Der Computerführerschein comp@ss stellt in diesem Sinne keine Konkurrenz dar, da er einen völlig anderen Ansatz verfolgt und nicht vorrangig auf eine informationstechnische Berufsqualifizierung abzielt. Für eben diesen Zweck sind Zertifikate wie der ECDL und der Xpert durch ihre Verbreitung und Anerkennung sicherlich gut geeignet. Allein durch ihren hohen Bekanntheitsgrad und ihre Trägerorganisationen dürften sie z.B. in der Wirtschaft über große Anerkennung verfügen. In der Regel ist jedoch der Bildungsanspruch der Jugendhilfe ein anderer.
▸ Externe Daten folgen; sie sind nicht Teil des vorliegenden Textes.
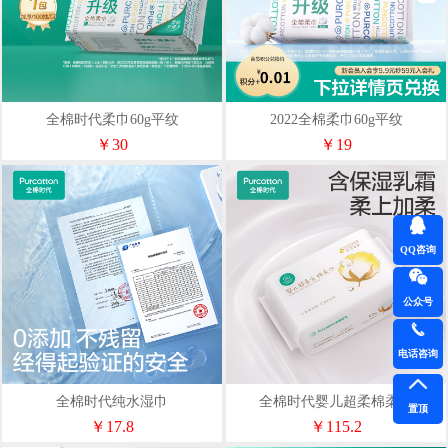
全棉时代柔巾60g平纹
2022全棉柔巾60g平纹
200mm*200mm100片/包1包
200mm*200mm,50片/包
￥30
￥19
QQ咨询
公众号
电话咨询
全棉时代纯水湿巾
全棉时代婴儿超柔棉柔巾
置顶
60gsm178mmx150mm,80片/包
50g15X20cm80片/包6包/袋
￥17.8
￥115.2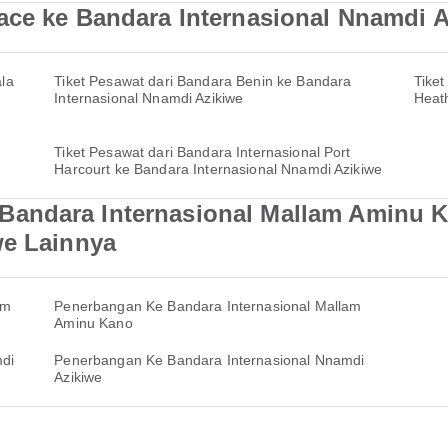
ace ke Bandara Internasional Nnamdi A
ala
Tiket Pesawat dari Bandara Benin ke Bandara
Tiket
Internasional Nnamdi Azikiwe
Heat
Tiket Pesawat dari Bandara Internasional Port
Harcourt ke Bandara Internasional Nnamdi Azikiwe
andara Internasional Mallam Aminu 
we Lainnya
am
Penerbangan Ke Bandara Internasional Mallam
Aminu Kano
mdi
Penerbangan Ke Bandara Internasional Nnamdi
Azikiwe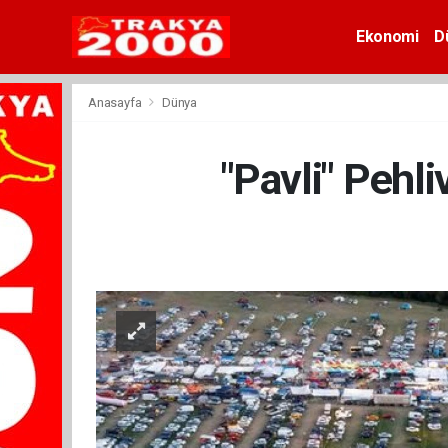
Ekonomi
D
Anasayfa
Dünya
"Pavli" Pehli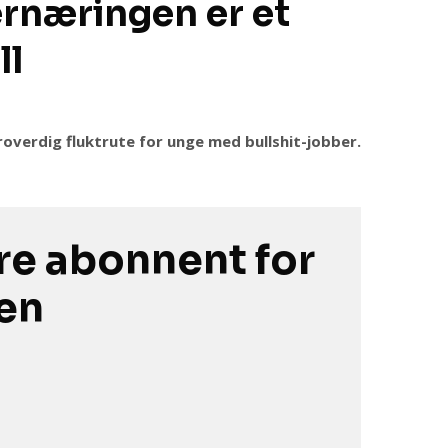
rnæringen er et
ll
overdig fluktrute for unge med bullshit-jobber.
e abonnent for
ken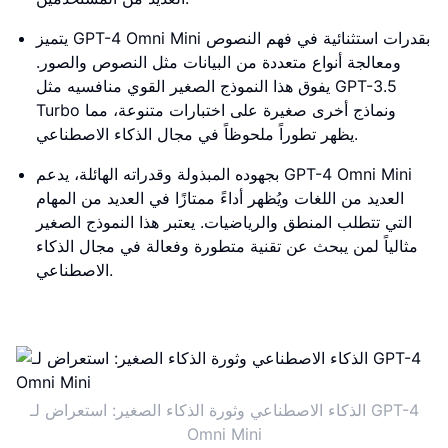
يتميز GPT-4 Omni Mini بقدرات استثنائية في فهم النصوص
ومعالجة أنواع متعددة من البيانات مثل النصوص والصور.
يفوق هذا النموذج الصغير القوي منافسيه مثل GPT-3.5
Turbo ونماذج أخرى صغيرة على اختبارات متنوعة، مما
يظهر تطوراً ملحوظاً في مجال الذكاء الاصطناعي.
بجهوده المبذولة وقدراته الهائلة، يدعم GPT-4 Omni Mini
العديد من اللغات ويُظهر أداءً ممتازًا في العديد من المهام
التي تتطلب المنطق والرياضيات. يعتبر هذا النموذج الصغير
مثالياً لمن يبحث عن تقنية متطورة وفعالة في مجال الذكاء
الاصطناعي.
الذكاء الاصطناعي وثورة الذكاء الصغير: استعراض لـ GPT-4
Omni Mini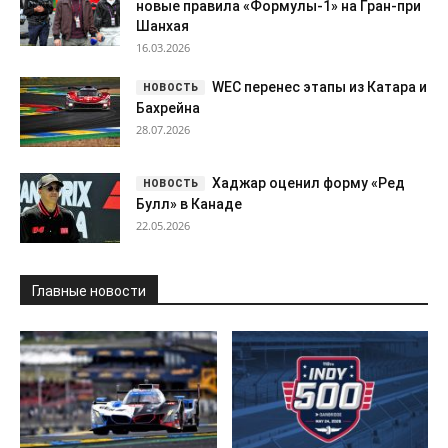
новые правила «Формулы-1» на Гран-при
Шанхая
16.03.2026
WEC перенес этапы из Катара и
Бахрейна
28.07.2026
Хаджар оценил форму «Ред
Булл» в Канаде
22.05.2026
Главные новости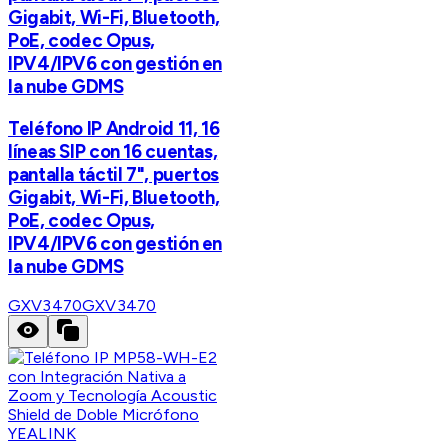
Gigabit, Wi-Fi, Bluetooth,
PoE, codec Opus,
IPV4/IPV6 con gestión en
la nube GDMS
Teléfono IP Android 11, 16
líneas SIP con 16 cuentas,
pantalla táctil 7", puertos
Gigabit, Wi-Fi, Bluetooth,
PoE, codec Opus,
IPV4/IPV6 con gestión en
la nube GDMS
GXV3470
GXV3470
YEALINK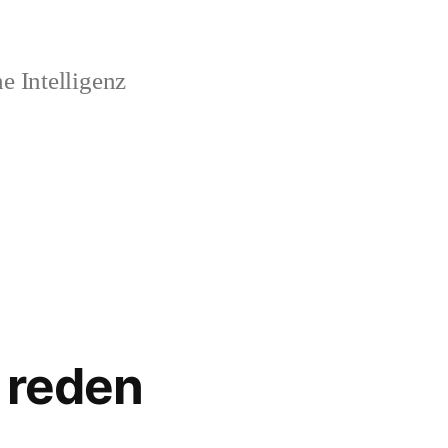
 Intelligenz
h reden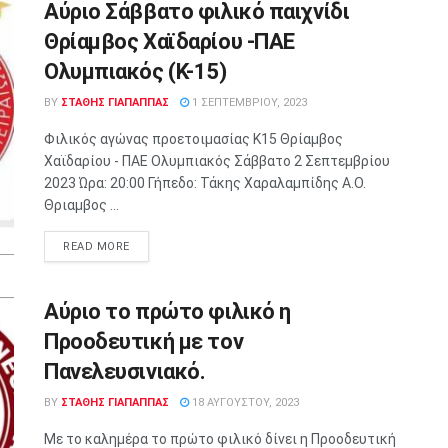
Αύριο Σάββατο φιλικό παιχνίδι
Θρίαμβος Χαϊδαρίου -ΠΑΕ
Ολυμπιακός (Κ-15)
BY
ΣΤΑΘΗΣ ΓΊΑΠΑΠΠΑΣ
1 ΣΕΠΤΕΜΒΡΊΟΥ, 2023
Φιλικός αγώνας προετοιμασίας Κ15 Θρίαμβος
Χαϊδαρίου - ΠΑΕ Ολυμπιακός Σάββατο 2 Σεπτεμβρίου
2023 Ώρα: 20:00 Γήπεδο: Τάκης Χαραλαμπίδης Α.Ο.
Θριαμβος ...
READ MORE
Αύριο το πρώτο φιλικό η
Προοδευτική με τον
Πανελευσινιακό.
BY
ΣΤΑΘΗΣ ΓΊΑΠΑΠΠΑΣ
18 ΑΥΓΟΎΣΤΟΥ, 2023
Με το καλημέρα το πρώτο φιλικό δίνει η Προοδευτική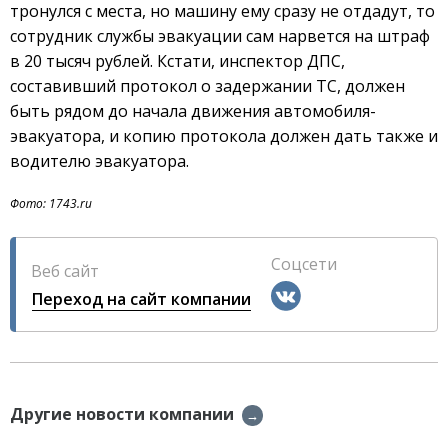
тронулся с места, но машину ему сразу не отдадут, то
сотрудник службы эвакуации сам нарвется на штраф
в 20 тысяч рублей. Кстати, инспектор ДПС,
составивший протокол о задержании ТС, должен
быть рядом до начала движения автомобиля-
эвакуатора, и копию протокола должен дать также и
водителю эвакуатора.
Фото: 1743.ru
Соцсети
Веб сайт
Переход на сайт компании
Другие новости компании
→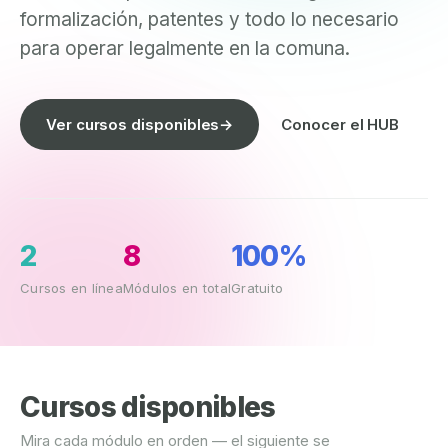
formalización, patentes y todo lo necesario
para operar legalmente en la comuna.
Ver cursos disponibles
→
Conocer el HUB
2
8
100%
Cursos en línea
Módulos en total
Gratuito
Cursos disponibles
Mira cada módulo en orden — el siguiente se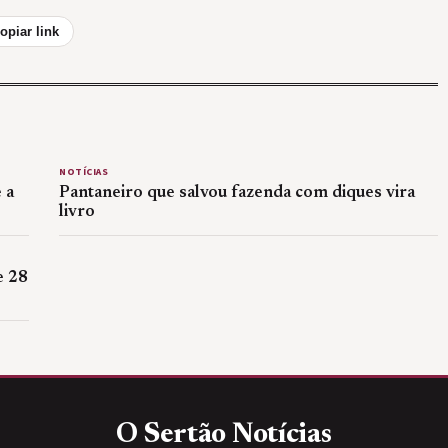
opiar link
NOTÍCIAS
 a
Pantaneiro que salvou fazenda com diques vira
livro
e 28
O Sertão
Notícias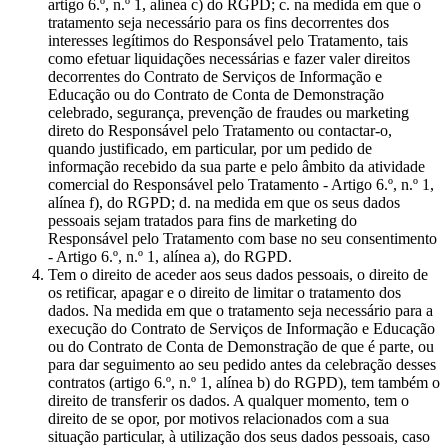
artigo 6.º, n.º 1, alínea c) do RGPD; c. na medida em que o
tratamento seja necessário para os fins decorrentes dos
interesses legítimos do Responsável pelo Tratamento, tais
como efetuar liquidações necessárias e fazer valer direitos
decorrentes do Contrato de Serviços de Informação e
Educação ou do Contrato de Conta de Demonstração
celebrado, segurança, prevenção de fraudes ou marketing
direto do Responsável pelo Tratamento ou contactar-o,
quando justificado, em particular, por um pedido de
informação recebido da sua parte e pelo âmbito da atividade
comercial do Responsável pelo Tratamento - Artigo 6.º, n.º 1,
alínea f), do RGPD; d. na medida em que os seus dados
pessoais sejam tratados para fins de marketing do
Responsável pelo Tratamento com base no seu consentimento
- Artigo 6.º, n.º 1, alínea a), do RGPD.
Tem o direito de aceder aos seus dados pessoais, o direito de
os retificar, apagar e o direito de limitar o tratamento dos
dados. Na medida em que o tratamento seja necessário para a
execução do Contrato de Serviços de Informação e Educação
ou do Contrato de Conta de Demonstração de que é parte, ou
para dar seguimento ao seu pedido antes da celebração desses
contratos (artigo 6.º, n.º 1, alínea b) do RGPD), tem também o
direito de transferir os dados. A qualquer momento, tem o
direito de se opor, por motivos relacionados com a sua
situação particular, à utilização dos seus dados pessoais, caso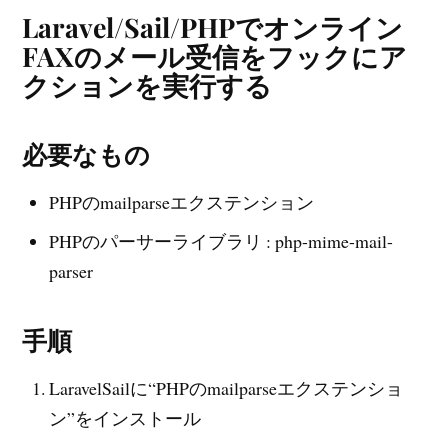
Laravel/Sail/PHPでオンライン
FAXのメール受信をフックにア
クションを実行する
必要なもの
PHPのmailparseエクステンション
PHPのパーサーライブラリ : php-mime-mail-
parser
手順
LaravelSailに“PHPのmailparseエクステンショ
ン”をインストール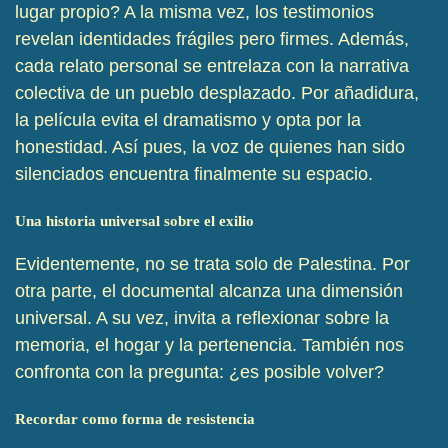
lugar propio? A la misma vez, los testimonios
revelan identidades frágiles pero firmes. Además,
cada relato personal se entrelaza con la narrativa
colectiva de un pueblo desplazado. Por añadidura,
la película evita el dramatismo y opta por la
honestidad. Así pues, la voz de quienes han sido
silenciados encuentra finalmente su espacio.
Una historia universal sobre el exilio
Evidentemente, no se trata solo de Palestina. Por
otra parte, el documental alcanza una dimensión
universal. A su vez, invita a reflexionar sobre la
memoria, el hogar y la pertenencia. También nos
confronta con la pregunta: ¿es posible volver?
Recordar como forma de resistencia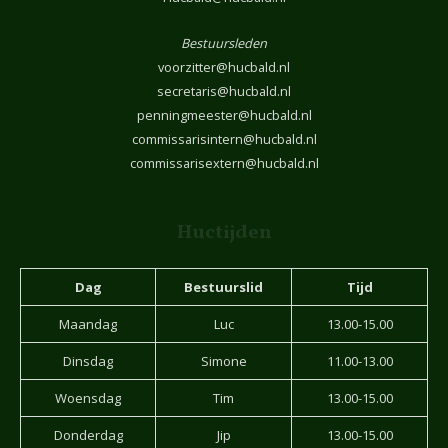
Bestuursleden
voorzitter@hucbald.nl
secretaris@hucbald.nl
penningmeester@hucbald.nl
commissarisintern@hucbald.nl
commissarisextern@hucbald.nl
Huctijden
Dag
Bestuurslid
Tijd
Maandag
Luc
13.00-15.00
Dinsdag
Simone
11.00-13.00
Woensdag
Tim
13.00-15.00
Donderdag
Jip
13.00-15.00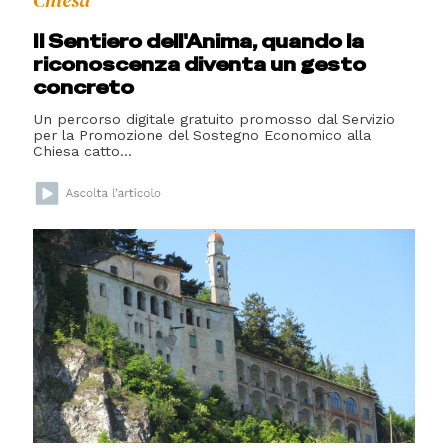
Chiesa
Il Sentiero dell'Anima, quando la
riconoscenza diventa un gesto
concreto
Un percorso digitale gratuito promosso dal Servizio
per la Promozione del Sostegno Economico alla
Chiesa catto...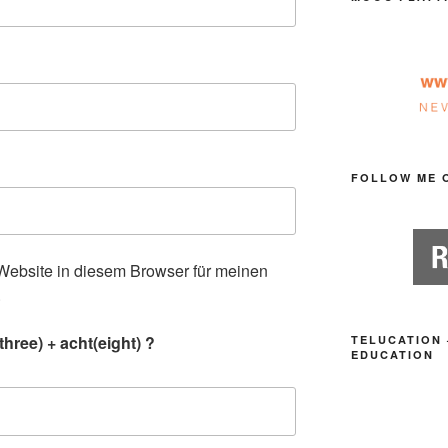
FOLLOW ME 
ebsite in diesem Browser für meinen
.
hree) + acht(eight) ?
TELUCATION 
EDUCATION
Selbstorganisierte Prozesse, in denen die Interessen und Bedürfnisse, aber auch die spezifischen Voraussetzungen und Fähigkeiten einzelner Kinder und Jugendliche berücksichtig werden, sind ein Anliegen der Kinder- und Jugendbildung (vgl. BERGMANN 2002, S. 8). Methodenvielfalt und Situationsansatz, Chancengleichheit, kritische Medienerziehung und Lebensweltorientierung sind ihre elementaren Bestandteile. Eben diesen Anspruch haben ECDL und Xpert nicht. Wird dieser Anspruch aber verfolgt, scheint comp@ss von seinen Ansätzen her eher auf die Bedürfnisse der Kinder- und Jugendbildung zugeschnitten (sofern diese über eine reine Qualifizierung hinausgehen will).
Gleichzeitig verlangt dieser Ansatz von den Trainern weiterreichende Kompetenzen, die für die Vermittlung aller über Technik hinausgehenden Inhalte benötigt werden und dem erweiterten Lernbegriff gerecht werden."